TheBazaarExpress88、『みっくん、光のヴァイオリン』電子出版に際してのまえがき

「大人は嘘つきだ――――」

 2013年の秋、この本の主人公である義手のヴァイオリニスト、この時中学校1年生だった美来さん(通称みっくん)が発信したこの一本のメールが、この時日本中を巻き込んでいた一人の大人のとある大嘘をあばく、決定的な力になりました。
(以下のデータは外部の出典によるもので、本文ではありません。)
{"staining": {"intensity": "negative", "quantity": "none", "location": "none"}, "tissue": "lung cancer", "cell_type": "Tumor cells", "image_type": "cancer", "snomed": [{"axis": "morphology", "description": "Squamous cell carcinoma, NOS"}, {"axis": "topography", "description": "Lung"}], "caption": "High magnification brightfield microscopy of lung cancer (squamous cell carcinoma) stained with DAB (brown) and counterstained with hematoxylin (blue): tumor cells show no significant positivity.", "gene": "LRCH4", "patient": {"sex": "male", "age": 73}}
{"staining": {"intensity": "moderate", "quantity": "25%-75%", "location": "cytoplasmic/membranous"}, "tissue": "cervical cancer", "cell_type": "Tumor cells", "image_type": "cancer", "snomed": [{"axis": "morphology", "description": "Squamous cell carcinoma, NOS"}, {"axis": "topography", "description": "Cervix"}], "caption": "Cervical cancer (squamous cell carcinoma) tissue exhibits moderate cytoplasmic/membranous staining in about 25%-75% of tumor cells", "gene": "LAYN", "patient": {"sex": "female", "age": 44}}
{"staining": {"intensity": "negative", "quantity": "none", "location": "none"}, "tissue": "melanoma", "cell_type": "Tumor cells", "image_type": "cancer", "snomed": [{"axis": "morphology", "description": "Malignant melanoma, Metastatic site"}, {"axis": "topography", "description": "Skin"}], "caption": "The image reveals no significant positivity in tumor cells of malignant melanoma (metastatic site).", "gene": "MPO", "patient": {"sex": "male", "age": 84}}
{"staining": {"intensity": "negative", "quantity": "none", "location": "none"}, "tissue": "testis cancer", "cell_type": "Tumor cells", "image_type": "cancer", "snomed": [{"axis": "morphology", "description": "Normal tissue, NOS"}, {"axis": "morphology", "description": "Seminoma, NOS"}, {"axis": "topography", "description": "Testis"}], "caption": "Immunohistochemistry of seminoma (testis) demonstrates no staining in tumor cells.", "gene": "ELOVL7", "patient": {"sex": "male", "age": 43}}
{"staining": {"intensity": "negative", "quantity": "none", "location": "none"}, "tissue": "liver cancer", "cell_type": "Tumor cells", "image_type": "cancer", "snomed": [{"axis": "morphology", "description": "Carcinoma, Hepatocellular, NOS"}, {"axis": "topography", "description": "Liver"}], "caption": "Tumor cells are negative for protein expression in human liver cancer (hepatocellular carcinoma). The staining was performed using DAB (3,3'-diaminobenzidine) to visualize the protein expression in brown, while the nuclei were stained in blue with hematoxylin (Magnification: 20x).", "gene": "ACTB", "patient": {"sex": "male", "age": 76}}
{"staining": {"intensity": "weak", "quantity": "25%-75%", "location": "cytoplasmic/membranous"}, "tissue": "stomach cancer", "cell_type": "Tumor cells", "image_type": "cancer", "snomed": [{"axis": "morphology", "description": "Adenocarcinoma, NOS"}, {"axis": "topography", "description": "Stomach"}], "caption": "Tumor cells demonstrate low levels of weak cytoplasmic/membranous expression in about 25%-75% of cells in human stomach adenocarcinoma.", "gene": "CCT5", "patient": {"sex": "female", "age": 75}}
 この頃大きな嘘をついていたのは、この本の後半にも登場する、当時作曲家を名乗っていた佐村河内守さんでした。佐村河内さんは、小学校4年生だったみっくんに近づき、「私が君のために曲をつくってプレゼントしよう」と言ってきたのです。それだけでなく、この本にも書かれているように、小学校5年生の冬にはみっくんのためにリサイタルを開き「将来は障害に負けないでプロのヴァイオリニストになろう」と、応援するそぶりもみせていたました。

 ところが佐村河内さんは、本当は楽譜も読めないし作曲もできない、ましてヴァイオリンを習ったことも弾いたこともない人でした。佐村河内さんの影となって、代わりに作曲をしていたのは、実は別の人だったのです。

 佐村河内さんは18年間もそのことを誰にも言わずに、ずっと「自分が作曲しています」と嘘の発表をしていました。しかも、耳が全く聞こえないという嘘までついて(本当は聴こえにくい難聴だったのに)、新聞やテレビでは「現代のヴェートーベン」「クラシック界のヒーロー」ともてはやされていました。CDもたくさん売れ、コンサートでも満員が続いていたので、誰も佐村河内さんのことを疑わずに、障害を克服したすごい作曲家、現代の英雄と尊敬をしていたのです。みっくんに近づいてきたのは、障害児を応援するふりをして、もっともっと新聞やテレビにとりあげてもらおうという狙いでした。

 本書の作者である私(神山典士)も、みっくんのご両親も、そしてみっくん自身も、長い間ずっと「佐村河内さんは凄い作曲家だ」、「みっくんのことを応援してくれるいい人だ」と、佐村河内さんのことを信用していました。この本を書いた時には、佐村河内さんはみっくんの音楽の師匠でした。みっくんはそのアドバイスに従って、一生懸命にヴァイオリンを習っていたのです。

ところがみっくんが中学生になるころから、佐村河内さんの態度に変化が見られました。ちょうどそのころ(2013年3月)、NHK特集という大きな番組で、佐村河内さんの音楽活動の様子が紹介されて、CDもコンサートチケットもますます売れるようになりました。クラシックのファンだけでなく、一般の人も佐村河内さんのことを知るようになり、すっかり有名人になりました。佐村河内さんはそのこともあってか自信過剰になって、みっくんに無理難題を吹きかけるようになったのです。

「小学校の管弦楽クラブの活動は休んで、石巻で開くコンサートに出演してほしい。この時はテレビカメラが取材に来るから、その前で弾いてほしい」、

「サントリーホールのコンサートに出演させてけあげるから、義手を外してステージに上がって、お客さんの前で義手をつけて演奏を始めてほしい」

「中学校の卓球部は辞めて、ヴァイオリンの練習に専念するべき。そうでないと、プロにはなれない」、などなど。

いずれもみっくんにとっては、とても耐えられない要求ばかりでした。石巻のコンサートは、ちょうど卒業を前にして管弦楽クラブの顧問の先生にお礼の演奏をする日に重なっていました。コンサートマスター(演奏者の代表)を努めていたみっくんが、休めるはずがありません。サントリーホールでも、人前で義手をつけたり外したりしたら、普通の人だったら驚いてしまいます。静かな心で演奏を楽しんでもらうことなどできないでしょう。中学校に入学して入部した卓球部の練習はとても楽しく、充実していました。ヴァイオリンも大切だけれど、スポーツで汗を流すことも大切だと、みっくんもご両親もそう考えていたのです。